**EXERCISE REQUIREMENTS**. The whole listing is to be set down again without alteration.

**EXERCISE MATERIALS**.

-------

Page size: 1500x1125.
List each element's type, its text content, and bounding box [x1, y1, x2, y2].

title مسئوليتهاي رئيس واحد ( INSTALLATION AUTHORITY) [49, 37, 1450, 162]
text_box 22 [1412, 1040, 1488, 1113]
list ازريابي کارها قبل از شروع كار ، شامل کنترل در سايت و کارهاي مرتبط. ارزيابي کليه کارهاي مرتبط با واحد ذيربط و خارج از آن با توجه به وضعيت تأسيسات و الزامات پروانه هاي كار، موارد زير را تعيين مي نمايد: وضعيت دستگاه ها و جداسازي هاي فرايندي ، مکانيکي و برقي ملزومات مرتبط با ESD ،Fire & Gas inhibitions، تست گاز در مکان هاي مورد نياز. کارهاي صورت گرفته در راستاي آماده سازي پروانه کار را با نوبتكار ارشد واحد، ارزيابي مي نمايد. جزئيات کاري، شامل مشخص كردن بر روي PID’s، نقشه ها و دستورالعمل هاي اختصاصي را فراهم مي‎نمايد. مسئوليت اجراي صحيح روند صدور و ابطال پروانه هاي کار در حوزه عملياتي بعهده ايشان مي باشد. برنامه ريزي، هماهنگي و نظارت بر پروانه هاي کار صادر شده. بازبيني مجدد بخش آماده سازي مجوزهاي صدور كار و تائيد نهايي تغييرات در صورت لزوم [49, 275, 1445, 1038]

-------

**YOUR SOLUTION**.
Page size: 1500x1125.
List each element's type, its text content, and bounding box [x1, y1, x2, y2].

title مسئوليتهاي رئيس واحد ( INSTALLATION AUTHORITY) [49, 37, 1450, 162]
text_box 22 [1412, 1040, 1488, 1113]
list ازريابي کارها قبل از شروع كار ، شامل کنترل در سايت و کارهاي مرتبط. ارزيابي کليه کارهاي مرتبط با واحد ذيربط و خارج از آن با توجه به وضعيت تأسيسات و الزامات پروانه هاي كار، موارد زير را تعيين مي نمايد: وضعيت دستگاه ها و جداسازي هاي فرايندي ، مکانيکي و برقي ملزومات مرتبط با ESD ،Fire & Gas inhibitions، تست گاز در مکان هاي مورد نياز. کارهاي صورت گرفته در راستاي آماده سازي پروانه کار را با نوبتكار ارشد واحد، ارزيابي مي نمايد. جزئيات کاري، شامل مشخص كردن بر روي PID’s، نقشه ها و دستورالعمل هاي اختصاصي را فراهم مي‎نمايد. مسئوليت اجراي صحيح روند صدور و ابطال پروانه هاي کار در حوزه عملياتي بعهده ايشان مي باشد. برنامه ريزي، هماهنگي و نظارت بر پروانه هاي کار صادر شده. بازبيني مجدد بخش آماده سازي مجوزهاي صدور كار و تائيد نهايي تغييرات در صورت لزوم [49, 275, 1445, 1038]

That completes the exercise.